Ce qui revient souvent dans les souvenirs, c’est d’abord sa mise en scène. Dès les premières secondes, le jeu installait une humeur singulière, à la fois sombre, élégante et profondément mémorable. Cette entrée en matière, soutenue par une musique qui tranchait avec les standards de l’époque, a contribué à faire de Streets of Rage une expérience à part dans le paysage vidéoludique.
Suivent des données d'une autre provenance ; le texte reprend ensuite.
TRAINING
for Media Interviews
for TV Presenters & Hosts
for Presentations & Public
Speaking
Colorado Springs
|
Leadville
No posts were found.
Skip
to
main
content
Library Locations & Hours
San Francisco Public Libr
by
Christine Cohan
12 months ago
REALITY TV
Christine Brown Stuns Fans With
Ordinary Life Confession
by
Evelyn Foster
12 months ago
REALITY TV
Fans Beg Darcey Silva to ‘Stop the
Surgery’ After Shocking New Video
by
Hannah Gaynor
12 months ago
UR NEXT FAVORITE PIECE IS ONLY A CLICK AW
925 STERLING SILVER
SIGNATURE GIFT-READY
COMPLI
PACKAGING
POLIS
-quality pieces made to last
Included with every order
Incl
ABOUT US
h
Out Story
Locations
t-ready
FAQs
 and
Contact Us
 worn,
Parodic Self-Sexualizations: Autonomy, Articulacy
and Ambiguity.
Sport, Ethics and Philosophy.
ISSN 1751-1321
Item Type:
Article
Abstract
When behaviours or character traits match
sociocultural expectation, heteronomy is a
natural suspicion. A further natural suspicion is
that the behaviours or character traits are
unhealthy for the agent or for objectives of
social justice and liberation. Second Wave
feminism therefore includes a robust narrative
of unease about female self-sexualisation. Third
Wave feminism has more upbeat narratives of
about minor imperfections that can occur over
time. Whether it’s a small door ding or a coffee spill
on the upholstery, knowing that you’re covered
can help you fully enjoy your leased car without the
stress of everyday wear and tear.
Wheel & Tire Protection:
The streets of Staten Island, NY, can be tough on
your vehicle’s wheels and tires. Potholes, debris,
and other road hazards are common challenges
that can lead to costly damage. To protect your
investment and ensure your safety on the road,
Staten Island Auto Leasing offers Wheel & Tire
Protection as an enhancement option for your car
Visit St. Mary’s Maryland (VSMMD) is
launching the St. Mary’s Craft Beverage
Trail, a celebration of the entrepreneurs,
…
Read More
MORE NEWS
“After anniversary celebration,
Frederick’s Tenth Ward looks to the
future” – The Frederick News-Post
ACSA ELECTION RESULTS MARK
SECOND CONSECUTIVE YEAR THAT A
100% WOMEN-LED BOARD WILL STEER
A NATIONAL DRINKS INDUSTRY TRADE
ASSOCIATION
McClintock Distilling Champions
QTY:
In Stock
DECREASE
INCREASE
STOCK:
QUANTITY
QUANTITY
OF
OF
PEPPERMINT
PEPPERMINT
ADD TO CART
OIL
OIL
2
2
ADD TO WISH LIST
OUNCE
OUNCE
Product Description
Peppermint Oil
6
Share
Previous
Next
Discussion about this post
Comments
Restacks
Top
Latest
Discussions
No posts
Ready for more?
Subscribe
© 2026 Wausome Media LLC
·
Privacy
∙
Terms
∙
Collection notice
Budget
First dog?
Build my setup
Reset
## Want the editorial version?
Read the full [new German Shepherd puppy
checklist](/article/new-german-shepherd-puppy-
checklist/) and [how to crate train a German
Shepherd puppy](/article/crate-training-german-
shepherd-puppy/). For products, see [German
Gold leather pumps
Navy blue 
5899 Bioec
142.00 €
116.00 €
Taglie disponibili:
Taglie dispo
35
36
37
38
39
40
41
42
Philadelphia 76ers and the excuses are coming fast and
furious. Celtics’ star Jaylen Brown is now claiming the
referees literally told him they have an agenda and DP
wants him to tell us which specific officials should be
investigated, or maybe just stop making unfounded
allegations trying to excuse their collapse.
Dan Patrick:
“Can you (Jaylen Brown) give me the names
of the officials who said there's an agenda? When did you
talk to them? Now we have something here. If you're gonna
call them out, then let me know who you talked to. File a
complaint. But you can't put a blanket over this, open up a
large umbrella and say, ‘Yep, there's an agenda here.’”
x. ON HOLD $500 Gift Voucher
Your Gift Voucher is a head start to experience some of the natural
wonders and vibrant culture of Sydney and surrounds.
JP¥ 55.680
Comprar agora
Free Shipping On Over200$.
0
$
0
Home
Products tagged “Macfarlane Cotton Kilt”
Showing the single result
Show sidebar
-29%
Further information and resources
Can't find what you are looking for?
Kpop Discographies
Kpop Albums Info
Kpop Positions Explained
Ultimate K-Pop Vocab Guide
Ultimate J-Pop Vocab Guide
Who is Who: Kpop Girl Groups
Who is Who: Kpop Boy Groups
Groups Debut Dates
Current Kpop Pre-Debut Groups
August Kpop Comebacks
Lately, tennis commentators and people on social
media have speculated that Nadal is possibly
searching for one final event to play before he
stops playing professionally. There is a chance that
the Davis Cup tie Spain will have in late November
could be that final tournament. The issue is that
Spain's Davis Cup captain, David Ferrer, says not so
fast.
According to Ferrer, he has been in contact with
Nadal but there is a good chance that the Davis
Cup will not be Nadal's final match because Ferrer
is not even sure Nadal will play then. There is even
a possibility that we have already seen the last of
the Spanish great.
Au-delà de sa bande-son et de son style, le titre a surtout incarné une période où Sega imposait une vision plus nerveuse, plus affirmée, du jeu d’action. Streets of Rage s’est ainsi imposé comme un pilier du catalogue Mega Drive, avec une formule simple à comprendre mais suffisamment forte pour laisser une empreinte durable dans la mémoire des joueurs.

Si la série continue d’être célébrée aujourd’hui, c’est parce qu’elle dépasse le simple statut de classique rétro. Streets of Rage évoque à la fois une époque, une machine et une façon très particulière de faire vibrer les rues virtuelles. Trente-cinq ans plus tard, son influence et son pouvoir de nostalgie restent intactes.